Perhaps most importantly, the rooms are all fully back lined — drum kits, amps, the works. So bands who want to come in and rehearse don’t have to lug in all of their gear.

Forenz also built a lounge area, with couches and a TV and an Xbox 360, should the musicians ever need a break.

“From rehearsal or from each other,” Forenz said. “I wanted to have a comfortable space for people to have a meeting or watch Netflix or just to relax.”

All of this construction work, beginning last October — and still not entirely completed — was done by Forenz and a musician friend of his who also works in construction. Two people built a fully-featured rehearsal studio, in what can only be described as truly a labor of love.

“Having the opportunity to create something unique like this, in Downtown Phoenix? It’s a dream come true,” Forenz said.

Forenz has only recently opened the space for business but he already landed a big fish in the form of A Day To Remember, who were in town for a music festival in early April. They were preparing for a tour of Japan and needed a space to rehearse that was big enough for all the equipment they would be taking on an international tour. Lucky for Forenz, his building has a loading dock on the south side.
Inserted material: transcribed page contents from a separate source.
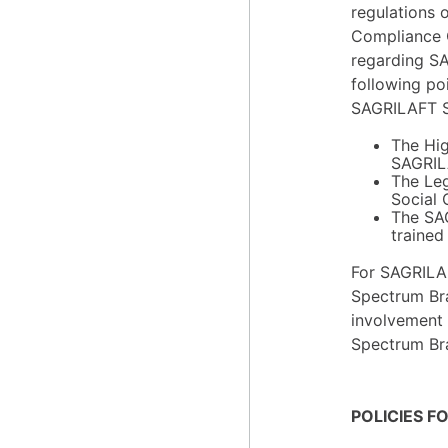
regulations 
Compliance O
regarding SA
following po
SAGRILAFT Sy
The Hig
SAGRIL
The Leg
Social 
The SAG
trained 
For SAGRILAF
Spectrum Bra
involvement 
Spectrum Bra
POLICIES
“They backed a 53-foot semi truck up here,” he said. “All of the common area down here was filled with their equipment. They were here for two days doing tour prep.”

Another national act will be using Bomb Shelter soon, though Forenz said he cannot disclose who it is. And the local scene is healthy enough that he envisions all four rooms in use simultaneously becoming a regular occurrence.

“This is a huge city, with a huge population. It’s not a well-known scene like Nashville or Austin but, per capita, I think we’ve got as many bands as anywhere. And those bands need a place to rehearse.”